2. There were 20 patients in the endOclear^® group with an average length of intubation of 5.75 days. No patient was intubated less than 24 hours. Therefore total days of intubation in the endOclear^® group were115. If one removes one day per patient (20 patients = 20 days) from the 115 days of ventilation in the endOclear^® group (as the device was not used in the first 24 hours) that leaves 95 days during which one endOclear^® device per day should have been used according to the study protocol. The authors report that only 43 endOclear^® procedures were performed. That means that 52 additional endOclear^® tube cleaning procedures should have been done in the study group. Conclusions regarding daily use of the endOclear^® device in these intubated patients are invalid.

3. No information is given on the mode of ventilation in use when pre- and post-endOclear^® ET Tube cleaning measurements were made. To combine all pre- and post-endOclear^® use measurements without assessing for ventilation mode may obfuscate any conclusions.

4. The authors state that post-procedure measurements were taken immediately after the cleaning procedure. Manipulation of the endotracheal tube may result in coughing, anxiety, and changes in physiologic parameters. Patient status following an endOclear^® tube cleaning procedure, certainly to compare pre- and post-values, should have been assessed after the patient had recovered, calmed down, and returned to their pre-procedure level of physiology and comfort.

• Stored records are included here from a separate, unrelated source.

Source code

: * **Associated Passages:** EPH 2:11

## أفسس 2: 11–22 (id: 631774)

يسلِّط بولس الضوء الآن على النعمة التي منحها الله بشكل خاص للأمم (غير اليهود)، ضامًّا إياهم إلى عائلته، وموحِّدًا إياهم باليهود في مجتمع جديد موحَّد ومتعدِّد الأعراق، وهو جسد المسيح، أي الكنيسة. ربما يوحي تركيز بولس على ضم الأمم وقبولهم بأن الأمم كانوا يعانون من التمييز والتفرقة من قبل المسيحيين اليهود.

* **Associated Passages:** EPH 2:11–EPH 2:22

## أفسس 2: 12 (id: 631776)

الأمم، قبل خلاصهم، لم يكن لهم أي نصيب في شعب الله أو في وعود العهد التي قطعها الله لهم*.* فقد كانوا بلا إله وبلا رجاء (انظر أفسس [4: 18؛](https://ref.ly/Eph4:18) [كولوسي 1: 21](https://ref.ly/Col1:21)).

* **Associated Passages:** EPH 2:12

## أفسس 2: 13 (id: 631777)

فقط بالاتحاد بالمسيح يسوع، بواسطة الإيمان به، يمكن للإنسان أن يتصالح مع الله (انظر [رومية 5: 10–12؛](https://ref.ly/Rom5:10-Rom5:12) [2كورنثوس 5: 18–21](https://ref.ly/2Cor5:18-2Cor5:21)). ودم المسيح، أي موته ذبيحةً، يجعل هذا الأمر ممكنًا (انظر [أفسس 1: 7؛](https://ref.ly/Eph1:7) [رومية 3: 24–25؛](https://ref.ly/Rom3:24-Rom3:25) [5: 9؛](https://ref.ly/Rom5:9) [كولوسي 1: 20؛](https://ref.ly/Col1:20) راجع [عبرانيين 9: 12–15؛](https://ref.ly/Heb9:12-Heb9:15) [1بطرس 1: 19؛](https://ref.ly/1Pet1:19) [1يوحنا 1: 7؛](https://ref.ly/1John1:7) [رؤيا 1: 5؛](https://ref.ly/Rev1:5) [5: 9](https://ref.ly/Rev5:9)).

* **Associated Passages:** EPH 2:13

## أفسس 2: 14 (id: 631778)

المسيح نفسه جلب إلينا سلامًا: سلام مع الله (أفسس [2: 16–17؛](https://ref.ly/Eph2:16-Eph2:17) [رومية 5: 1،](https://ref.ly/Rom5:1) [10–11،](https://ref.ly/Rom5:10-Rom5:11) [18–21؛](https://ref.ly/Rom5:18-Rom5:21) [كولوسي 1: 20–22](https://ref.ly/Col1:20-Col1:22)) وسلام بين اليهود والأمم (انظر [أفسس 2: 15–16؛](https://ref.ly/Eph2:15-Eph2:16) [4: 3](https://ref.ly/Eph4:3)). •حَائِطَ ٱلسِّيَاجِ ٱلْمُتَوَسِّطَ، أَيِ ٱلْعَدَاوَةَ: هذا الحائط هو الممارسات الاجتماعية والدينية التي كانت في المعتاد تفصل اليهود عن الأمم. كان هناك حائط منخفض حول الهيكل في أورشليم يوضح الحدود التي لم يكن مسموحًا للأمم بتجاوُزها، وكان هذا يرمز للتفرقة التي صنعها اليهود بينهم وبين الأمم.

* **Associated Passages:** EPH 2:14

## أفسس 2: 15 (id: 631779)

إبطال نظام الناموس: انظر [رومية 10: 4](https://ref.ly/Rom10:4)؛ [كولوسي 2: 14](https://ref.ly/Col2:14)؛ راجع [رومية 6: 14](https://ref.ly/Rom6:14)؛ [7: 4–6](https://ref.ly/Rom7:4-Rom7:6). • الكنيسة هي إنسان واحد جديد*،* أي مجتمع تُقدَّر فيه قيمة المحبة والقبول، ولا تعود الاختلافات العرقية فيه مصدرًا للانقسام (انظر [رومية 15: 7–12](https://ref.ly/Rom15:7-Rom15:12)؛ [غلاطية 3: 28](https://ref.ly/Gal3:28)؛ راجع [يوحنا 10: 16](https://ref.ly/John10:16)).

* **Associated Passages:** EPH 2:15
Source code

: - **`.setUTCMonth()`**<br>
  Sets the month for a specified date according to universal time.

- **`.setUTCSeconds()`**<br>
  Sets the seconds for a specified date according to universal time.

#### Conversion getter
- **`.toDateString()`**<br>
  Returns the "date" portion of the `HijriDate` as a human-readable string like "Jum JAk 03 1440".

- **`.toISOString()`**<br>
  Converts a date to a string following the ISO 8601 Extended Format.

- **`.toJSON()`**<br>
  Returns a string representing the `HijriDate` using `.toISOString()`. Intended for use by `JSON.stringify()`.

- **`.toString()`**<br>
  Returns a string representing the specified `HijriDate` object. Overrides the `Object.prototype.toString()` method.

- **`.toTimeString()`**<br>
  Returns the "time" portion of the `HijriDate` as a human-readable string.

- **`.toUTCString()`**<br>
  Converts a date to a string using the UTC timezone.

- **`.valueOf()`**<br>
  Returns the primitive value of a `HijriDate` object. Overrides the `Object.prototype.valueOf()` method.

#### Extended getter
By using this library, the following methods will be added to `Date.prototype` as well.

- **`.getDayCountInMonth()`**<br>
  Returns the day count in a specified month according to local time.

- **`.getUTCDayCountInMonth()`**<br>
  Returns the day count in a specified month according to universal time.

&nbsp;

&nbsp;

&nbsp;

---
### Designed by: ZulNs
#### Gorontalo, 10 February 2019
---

5. No information was given as to the time passing between an endOclear^® tube clearing procedure and extubation. In relation to the study this is important for two reasons. First, if an endotracheal tube is cleaned and the patient is not extubated for 12, 24, or 36 hours it is not surprising that evaluation of the tube at extubation would show recurring and progressive stage maturation of the biofilm.

6. Second, the issue of elapsed time between endOclear^® use and SBT is also a significant question. If the endotracheal tube is cleaned with an endOclear^® device and the patient does not immediately undergo an SBT, then increased resistance and work of breathing would likely occur as secretions re-accumulate. Our recommended protocol is to use the device immediately prior to the SBT.

7. 24 of the 43 endOclear^® procedures resulted in more than one cc of secretions removed from the endotracheal tube. From data presented at AARC 2014, researchers reported that “This study shows that as little as one (1) ml of secretions can have a profound effect on the airway resistance of the endotracheal tube during mechanical ventilation (AARC 2014, Presentation 2018530, “Effects of Different Amounts of Artificial Secretions on the Airflow Resistance of Adult Endotracheal Tubes”). The authors here characterize the changes in resistance as “minute,” but do not give us the average starting resistances, the percentage change in resistance post procedure, or the actual statistical analysis of the change.

8. The authors state “One US FDA – approved device is the endOclear^®.” This is inaccurate. The endOclear^® Restore^(TM) is listed with the FDA as a Class 1 510K exempt device.

9. The authors state “After rinsing this cut section in 0.9% physiologic saline both the inner and outer lumens of the ET tube were scraped.” Hopefully the authors mean that the inner and outer curvatures of the ET Tube lumen were scraped. If microbiota from outside the ET Tube were mixed with the scrapings from the inside of the ET Tube for analysis it is hard to understand how any of the microbiologic findings have value concerning the potential benefits of cleaning the inside of endotracheal tubes.

10. Lastly, the authors should comment on the exceptionally high incidence of VAP in all of their intubated patients. This fact alone may negate many of the conclusions regarding the effect of the endOclear^® device on VAP in this small study.